Employers that don’t already provide health insurance for their workers have acquiesced to paying into a statewide kitty to finance coverage for uninsured workers. The fight is over how much they’d pay. Schwarzenegger says somewhere between 1% and 4% of payroll, depending on the firm’s size. Nunez and Democrats are insisting on 7.5%.
Anybody ready to compromise on 6%? Apparently not yet.
Schwarzenegger wants everyone to be required to buy insurance. Democrats and labor insist it must be affordable. That means subsidies. Who pays?
The governor suggested leasing out the lottery, contending that would net $2 billion a year. The Legislature has pretty much laughed that off.
“I believe there’s still a deal here to be made,” Nunez told the committee, while also seemingly giving members a morale-boosting pep talk: “We have the intellectual wherewithal in this room today . . . to reform California’s broken healthcare system.”
Intellect hasn’t been in question as much as legislating ability -- along with the courage to say no to special interests, like labor, and the leadership to make them like it. The same is true of the water war, where Democrats are intimidated by anti-dam environmentalists.
One hopeful sign, however, is that the governor and Democrats aren’t throwing bombs at each other. Schwarzenegger and Nunez probed for possible healthcare compromises over a 90-minute lunch across the street from the Capitol on Monday and agreed, at least, to keep acting civil.
The lead legislator on water has been Senate leader Don Perata (D-Oakland), who also has been talking to Schwarzenegger. Their quarrel is over how much emphasis to put on dam building. Democrats want to focus on groundwater storage and conservation; the governor and Republicans demand dams.
Schwarzenegger has proposed a $9.1-billion bond that includes $5.1 billion for three reservoirs. Perata has offered a $6.8-billion bond, with up to $2 billion in grants for local reservoirs. In private dickering, each side has moved closer, but they’re still substantially apart.

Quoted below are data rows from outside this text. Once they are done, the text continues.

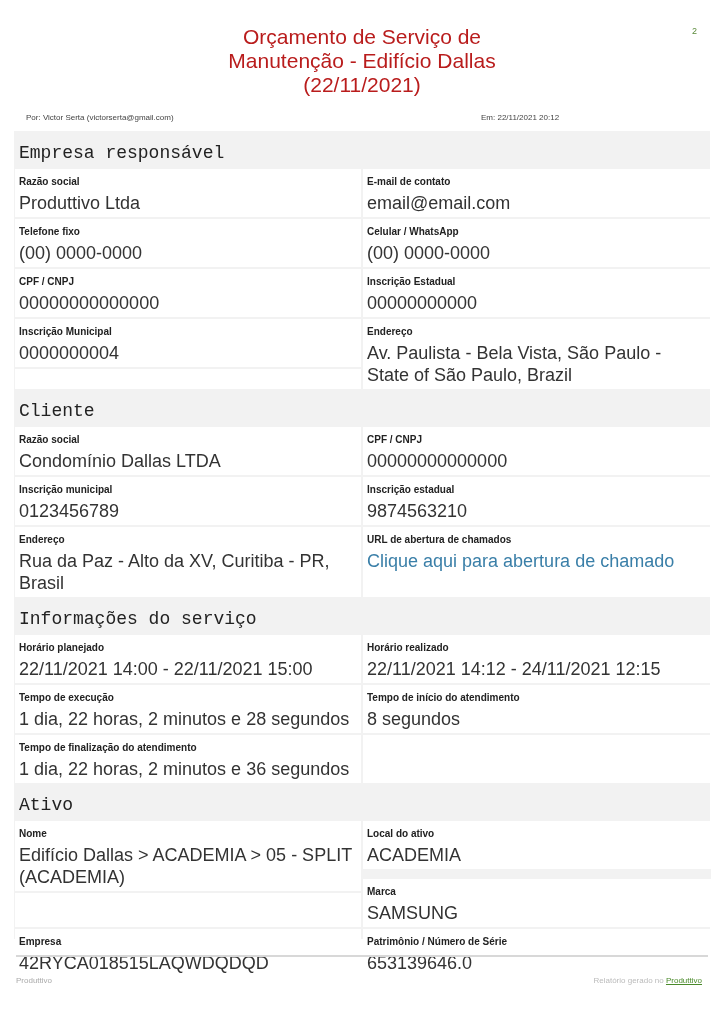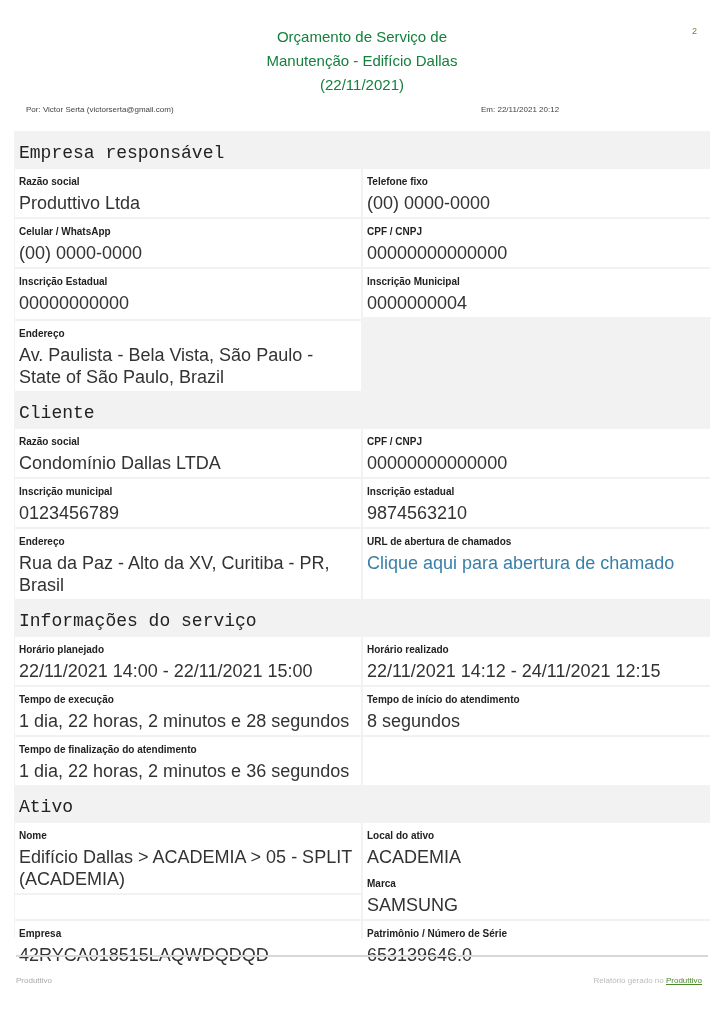--- a/index.html
+++ b/index.html
@@ -2,34 +2,34 @@
 <html><head>
 <meta charset="utf-8">
 <style>
   * { box-sizing: border-box; margin: 0; padding: 0; }
   html, body { width: 724px; height: 1024px; background: #ffffff; overflow: hidden; }
   body { font-family: "Liberation Sans", sans-serif; color: #222; position: relative; }
 
   .page-number { position: absolute; top: 26px; right: 27px; font-size: 9px; color: #5a8a3a; }
 
   .title-block { text-align: center; padding-top: 25px; }
-  .title-line { font-size: 15px; line-height: 24px; color: #15803d; font-weight: normal; }
+  .title-line { font-size: 21px; line-height: 24px; color: #b91c1c; font-weight: normal; }
 
-  .meta-row { position: relative; height: 20px; margin-top: 8px; font-size: 8px; color: #444; }
+  .meta-row { position: relative; height: 20px; margin-top: 16px; font-size: 8px; color: #444; }
   .meta-left { position: absolute; left: 26px; top: 0; }
   .meta-right { position: absolute; left: 481px; top: 0; }
 
   .content { position: absolute; left: 14px; top: 131px; width: 696px; height: 808px; background: #f2f2f2; }
   .section-head { height: 38px; padding: 12px 5px 0 5px; font-size: 18px; color: #222; font-family: Liberation Mono, monospace; }
   .grid { display: grid; grid-template-columns: 346px 348px; column-gap: 2px; row-gap: 2px; padding: 0 1px; }
   .cell { background: #fff; padding: 3px 4px 3px 4px; min-height: 45px; }
   .label { font-size: 10px; font-weight: bold; line-height: 20px; color: #222; }
   .value { font-size: 18px; line-height: 22px; color: #333; }
   .link { color: #3a7fa8; text-decoration: none; }
-  .stack { display: grid; grid-template-rows: auto auto; row-gap: 0; background: #f2f2f2; }
+  .stack { display: grid; grid-template-rows: auto auto; row-gap: 10px; background: #f2f2f2; }
   .span-fill { display: flex; flex-direction: column; background: #f2f2f2; }
   .span-fill .cell { flex: 0 0 auto; }
   .span-fill .filler { flex: 1 1 auto; background: #fff; margin-top: 2px; }
 
   .trailing-box { background: #fff; height: 58px; margin: 8px 1px 0 1px; }
 
   .footer-rule { position: absolute; left: 16px; right: 16px; top: 955px; height: 2px; background: #d8d8d8; }
   .footer-left { position: absolute; left: 16px; top: 976px; font-size: 8px; color: #aaa; }
   .footer-right { position: absolute; right: 22px; top: 976px; font-size: 8px; color: #bbb; }
   .footer-right a { color: #4a8a2a; text-decoration: underline; }
@@ -50,20 +50,24 @@
   <span class="meta-right">Em: 22/11/2021 20:12</span>
 </div>
 
 <div class="content">
 
   <div class="section-head">Empresa responsável</div>
   <div class="grid">
     <div class="cell">
       <div class="label">Razão social</div>
       <div class="value">Produttivo Ltda</div>
+    </div>
+    <div class="cell">
+      <div class="label">E-mail de contato</div>
+      <div class="value">email@email.com</div>
     </div>
     <div class="cell">
       <div class="label">Telefone fixo</div>
       <div class="value">(00) 0000-0000</div>
     </div>
     <div class="cell">
       <div class="label">Celular / WhatsApp</div>
       <div class="value">(00) 0000-0000</div>
     </div>
     <div class="cell">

The danger is that there’ll be dueling initiatives on the November ballot -- one sponsored by Perata, another by business and agriculture -- and the two will kill off each other in a murder-suicide.
Schwarzenegger is pushing for a compromise on the February ballot, but Republican lawmakers are ambivalent at best. “Too many legislators think they’re getting jammed,” Senate GOP leader Dick Ackerman of Irvine told me. “When we try to rush things, the legislation isn’t well thought out. We’ve got plenty of time next year to make the November ballot.”
But the governor believes a November ballot is risky because of a worsening budget deficit that might sour voters on more borrowing.
And Democrats are anxious to produce something -- anything -- that will impress the electorate before a February vote on making term limits more flexible.
Time’s running out. It’s time to throw a hail Mary into the end zone.